Tarin Rice, who turned 18 last month, became the youngest cutting horse rider in history to earn $150,000 in one event, when he won the MillionHeir Non-Pro Derby in Las Vegas, on Saturday, March 3. Rice’s 221-point score aboard MH Willing To Cut, as the ninth to work in the 10-horse finals, surpassed reserve champion Nina Lundgren on San Tules Star by 5 1/2 points.

Rice, who won the 2003 NCHA Senior Youth Scholarship Cutting on Montanas Musical Sox and was 2005 NCHA Senior Youth reserve champion, has seen his NCHA lifetime earnings jump from $34,500 to more than $200,000 in just two months thanks to MH Willing To Cut.

“I would have to say that his smartness is probably the best thing about him,” said Rice of his 4-year-old gelded son of Peppys Lil Wil, trained by Zack Henning. Rice purchased MH Willing To Cut last December from Dustin Adams, whose father Wes Adams, owner of Western States Ranches, founded the MillionHeir program.

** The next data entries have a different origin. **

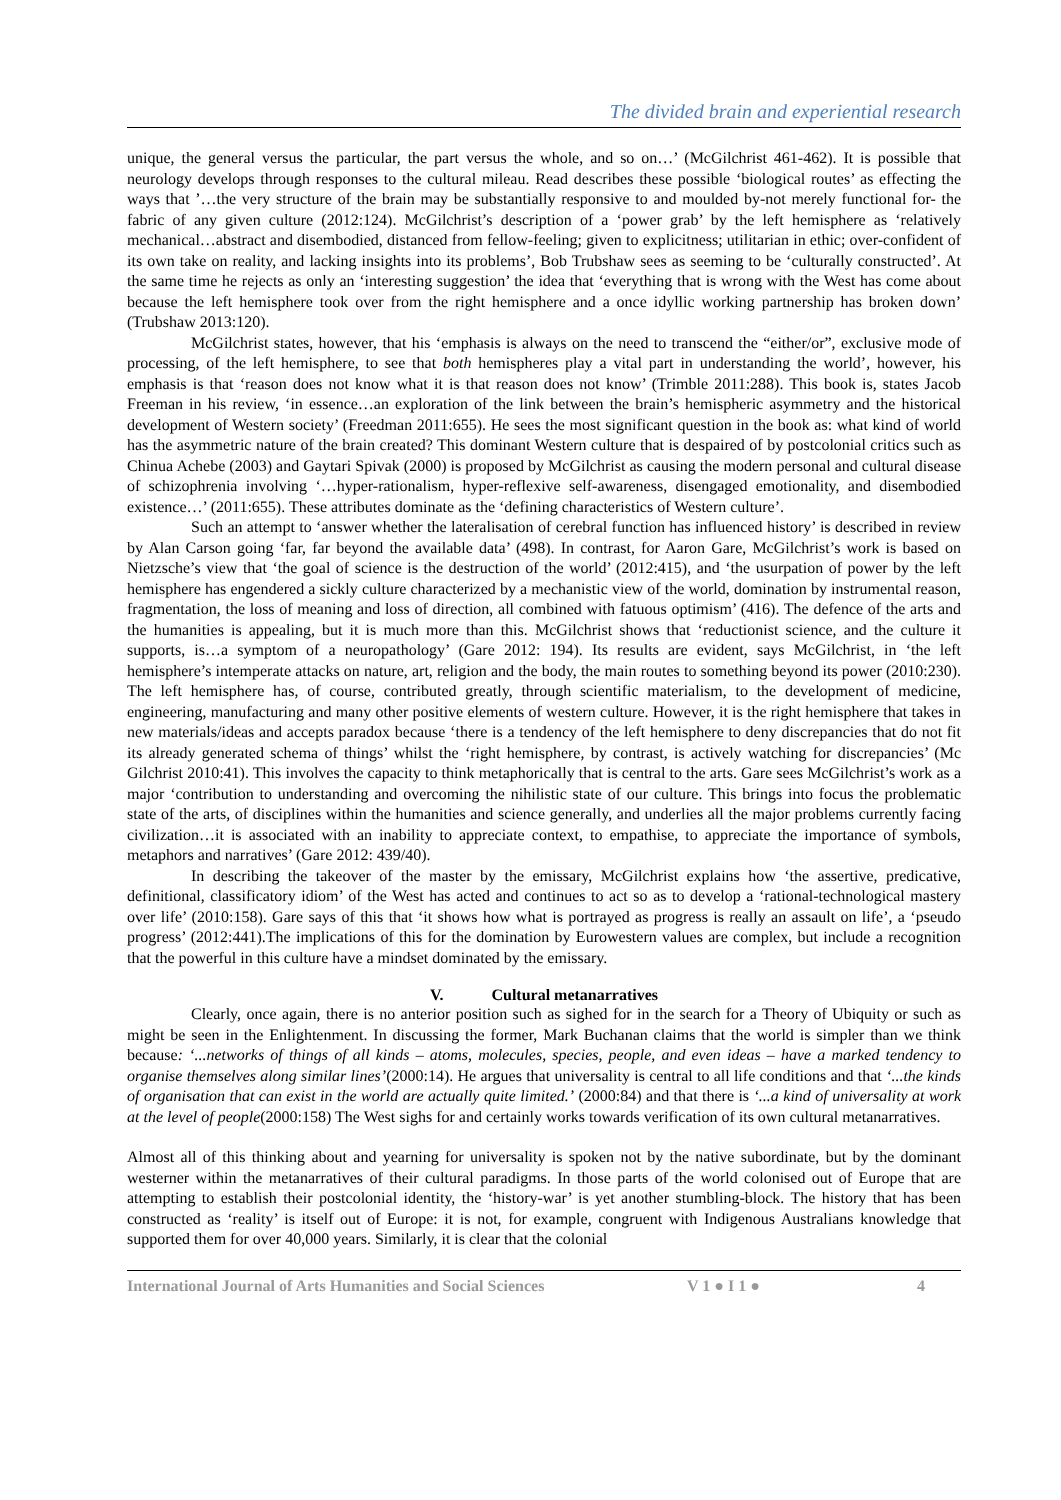The divided brain and experiential research
unique, the general versus the particular, the part versus the whole, and so on…’ (McGilchrist 461-462). It is possible that neurology develops through responses to the cultural mileau. Read describes these possible ‘biological routes’ as effecting the ways that ’…the very structure of the brain may be substantially responsive to and moulded by-not merely functional for- the fabric of any given culture (2012:124). McGilchrist’s description of a ‘power grab’ by the left hemisphere as ‘relatively mechanical…abstract and disembodied, distanced from fellow-feeling; given to explicitness; utilitarian in ethic; over-confident of its own take on reality, and lacking insights into its problems’, Bob Trubshaw sees as seeming to be ‘culturally constructed’. At the same time he rejects as only an ‘interesting suggestion’ the idea that ‘everything that is wrong with the West has come about because the left hemisphere took over from the right hemisphere and a once idyllic working partnership has broken down’ (Trubshaw 2013:120).
McGilchrist states, however, that his ‘emphasis is always on the need to transcend the “either/or”, exclusive mode of processing, of the left hemisphere, to see that both hemispheres play a vital part in understanding the world’, however, his emphasis is that ‘reason does not know what it is that reason does not know’ (Trimble 2011:288). This book is, states Jacob Freeman in his review, ‘in essence…an exploration of the link between the brain’s hemispheric asymmetry and the historical development of Western society’ (Freedman 2011:655). He sees the most significant question in the book as: what kind of world has the asymmetric nature of the brain created? This dominant Western culture that is despaired of by postcolonial critics such as Chinua Achebe (2003) and Gaytari Spivak (2000) is proposed by McGilchrist as causing the modern personal and cultural disease of schizophrenia involving ‘…hyper-rationalism, hyper-reflexive self-awareness, disengaged emotionality, and disembodied existence…’ (2011:655). These attributes dominate as the ‘defining characteristics of Western culture’.
Such an attempt to ‘answer whether the lateralisation of cerebral function has influenced history’ is described in review by Alan Carson going ‘far, far beyond the available data’ (498). In contrast, for Aaron Gare, McGilchrist’s work is based on Nietzsche’s view that ‘the goal of science is the destruction of the world’ (2012:415), and ‘the usurpation of power by the left hemisphere has engendered a sickly culture characterized by a mechanistic view of the world, domination by instrumental reason, fragmentation, the loss of meaning and loss of direction, all combined with fatuous optimism’ (416). The defence of the arts and the humanities is appealing, but it is much more than this. McGilchrist shows that ‘reductionist science, and the culture it supports, is…a symptom of a neuropathology’ (Gare 2012: 194). Its results are evident, says McGilchrist, in ‘the left hemisphere’s intemperate attacks on nature, art, religion and the body, the main routes to something beyond its power (2010:230). The left hemisphere has, of course, contributed greatly, through scientific materialism, to the development of medicine, engineering, manufacturing and many other positive elements of western culture. However, it is the right hemisphere that takes in new materials/ideas and accepts paradox because ‘there is a tendency of the left hemisphere to deny discrepancies that do not fit its already generated schema of things’ whilst the ‘right hemisphere, by contrast, is actively watching for discrepancies’ (Mc Gilchrist 2010:41). This involves the capacity to think metaphorically that is central to the arts. Gare sees McGilchrist’s work as a major ‘contribution to understanding and overcoming the nihilistic state of our culture. This brings into focus the problematic state of the arts, of disciplines within the humanities and science generally, and underlies all the major problems currently facing civilization…it is associated with an inability to appreciate context, to empathise, to appreciate the importance of symbols, metaphors and narratives’ (Gare 2012: 439/40).
In describing the takeover of the master by the emissary, McGilchrist explains how ‘the assertive, predicative, definitional, classificatory idiom’ of the West has acted and continues to act so as to develop a ‘rational-technological mastery over life’ (2010:158). Gare says of this that ‘it shows how what is portrayed as progress is really an assault on life’, a ‘pseudo progress’ (2012:441).The implications of this for the domination by Eurowestern values are complex, but include a recognition that the powerful in this culture have a mindset dominated by the emissary.
V. Cultural metanarratives
Clearly, once again, there is no anterior position such as sighed for in the search for a Theory of Ubiquity or such as might be seen in the Enlightenment. In discussing the former, Mark Buchanan claims that the world is simpler than we think because: ‘...networks of things of all kinds – atoms, molecules, species, people, and even ideas – have a marked tendency to organise themselves along similar lines’(2000:14). He argues that universality is central to all life conditions and that ‘...the kinds of organisation that can exist in the world are actually quite limited.’ (2000:84) and that there is ‘...a kind of universality at work at the level of people(2000:158) The West sighs for and certainly works towards verification of its own cultural metanarratives.
Almost all of this thinking about and yearning for universality is spoken not by the native subordinate, but by the dominant westerner within the metanarratives of their cultural paradigms. In those parts of the world colonised out of Europe that are attempting to establish their postcolonial identity, the ‘history-war’ is yet another stumbling-block. The history that has been constructed as ‘reality’ is itself out of Europe: it is not, for example, congruent with Indigenous Australians knowledge that supported them for over 40,000 years. Similarly, it is clear that the colonial
International Journal of Arts Humanities and Social Sciences V 1 ● I 1 ● 4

“He’s real well trained and real cowy, and he’s got a pretty good stop,” noted Rice, who placed eighth in the Abilene Spectacular Non-Pro Derby in January, the first time he showed the gelding; the MillionHeir Derby was his second time to show him.

A fourth generation horseman, Rice’s cutting lineage is solid “black type.” His father, Boyd Rice, was 2005 NCHA Open World Champion on Bobs Hickory Rio and is the earner of $1.6 million; his brother Tatum has earned more than $100,000; and his grandfather, Sonny Rice, is a former NCHA Open World Champion. His great-uncle, Ronnie Rice, ranks among NCHA’s Top Ten all-time leading money earners with more than $3.7 million, and his second cousin, Tag Rice, is one of only three riders to have won the NCHA Futurity, Super Stakes and Derby on one horse (Chiquita Pistol 2002-2003) and has earnings of over $2.5 million.

At the moment, MH Willing To Cut is Tarin’s only limited age event horse. But Tarin plans to shop around for an NCHA Futurity mount and has the budget, not to mention the pedigree, to be a threat this December, when the Futurity comes to Fort Worth.